Biya-Buhari Criminal Accord: Orji Uzor Kalu N3.2bn Fraud Witness Flee To Cameroon 0

Mr Akpan Udoh, an accountant in the Abia Government House, who was scheduled to testify in the alleged N3.2 billion fraud trial of the former Abia Governor, Orji Uzor Kalu, has relocated to Cameroon.

The counsel to the prosecution told a Federal High Court in Lagos on Tuesday that Udoh is listed as a witness for the Economic and Financial Crimes Commission (EFCC).

The EFCC had on Oct. 31, 2016 slammed a 34-count charge bordering on N3.2 billion fraud against Kalu and his former Commissioner for Finance, Ude Udeogo as well as Kalu’s company — Slok Nigeria Ltd.

Kalu and others allegedly committed the offences between August 2001 and October 2005.

The accused had pleaded not guilty to the charges.

So far, the prosecution had called no fewer than 12 witnesses since the trial began.

At the trial of the case at the previous adjournmenr, the EFCC Prosecutor, Mr Rotimi Jacobs (SAN) had called the 13th prosecution witness, Mr Tobore Ovie, who introduced himself as an operative with the EFCC.

He was led in evidence by the prosecutor who also tendered some documents through the witness.

At Tuesday’s proceedings, the witness was reminded that he was still under oath and counsel to the first accused, Mr Awa Kalu (SAN) began cross-examination.

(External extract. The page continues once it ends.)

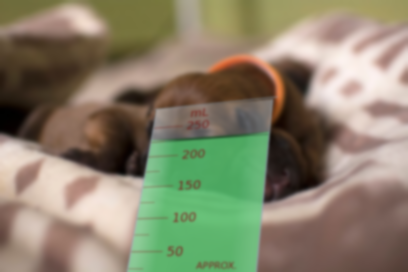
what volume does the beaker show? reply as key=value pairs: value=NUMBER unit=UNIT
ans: value=225 unit=mL
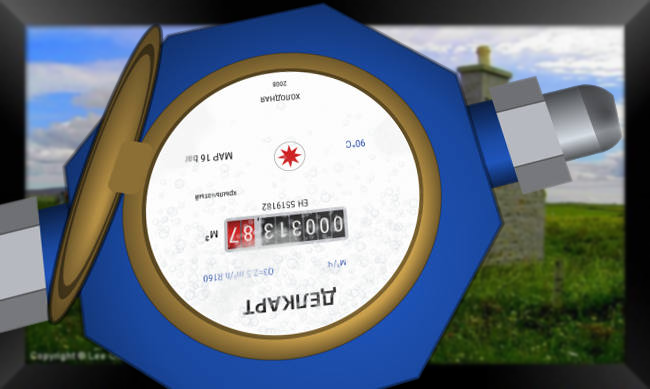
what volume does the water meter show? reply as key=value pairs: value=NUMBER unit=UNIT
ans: value=313.87 unit=m³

The witness told the court that he did not know if the prosecution’s intended witness, Mr Akpan Udoh, an accountant in Abia State Government House who EFCC claimed was on the run, is still alive.

He said that he had not met Udoh before and that he did not reside with the first accused.

During re-examination, the witness said that Udoh had deliberately evaded giving evidence and that he had earlier been cooperating with the commission before they lost contact with him.

According to the witness, they were able to reach his brother who claimed that Udoh had relocated to Cameroon.

“Further efforts to get his call logs from his service provider showed that he has been hovering between Cameroon, Republic of Benin and Katsina State.”

The prosecution called its next witness, who, in his evidence-in-chief introduced himself as Mr Emojevwe Eboh, a compliance officer with a commercial bank.

He told the court that his scope of duty involves responding to requests from regulator bodies and law enforcement agencies.

The witness disclosed that the EFCC wrote a letter to the bank requesting for the account statement and opening packages of General Ventures Nigeria Ltd.

He said the required authenticated documents including the certificate of identification were made available to the commission.

The prosecution tendered the documents the witness identified and the letter the commission wrote to the bank, requesting those documents and were marked as Exhibits R six to R 60.

The witness identified the first accused and Mr Godwin Akubuike as the shareholders and directors of General Ventures Nigeria Ltd.

He further listed 40 local cheques credited into the company’s account.

Justice Mohammed Idris adjourned the case until March 28 and March 29 for cross-examination.

Orji Uzor Kalu was alleged to have utilised his company to retain in the account of a commercial bank the sum of N200 million.

The sum was said to have formed part of funds illegally derived from the coffers of the Abia State Government.

Slok Nigeria Ltd and a man, Emeka Abone, who is still at large, were also alleged to have retained in the company’s account the sum of N200 million on behalf of the first accused (Kalu).

The accused were alleged to have retained about N2.5 billion in different accounts which funds were said to belong to the Abia Government.

Cumulatively, the accused were alleged to have diverted over N3.2 billion from the state government’s treasury during Kalu’s tenure as governor.

The offences contravened the provisions of Sections 15(6), 16, and 21 of the Money Laundering (Prohibitions) Act, 2005.

The offences also violated the Money Laundering Act of 1995 (as amended) Act No.9 of 2002 and Section 477 of the Criminal Code, Law of the Federation, 1990.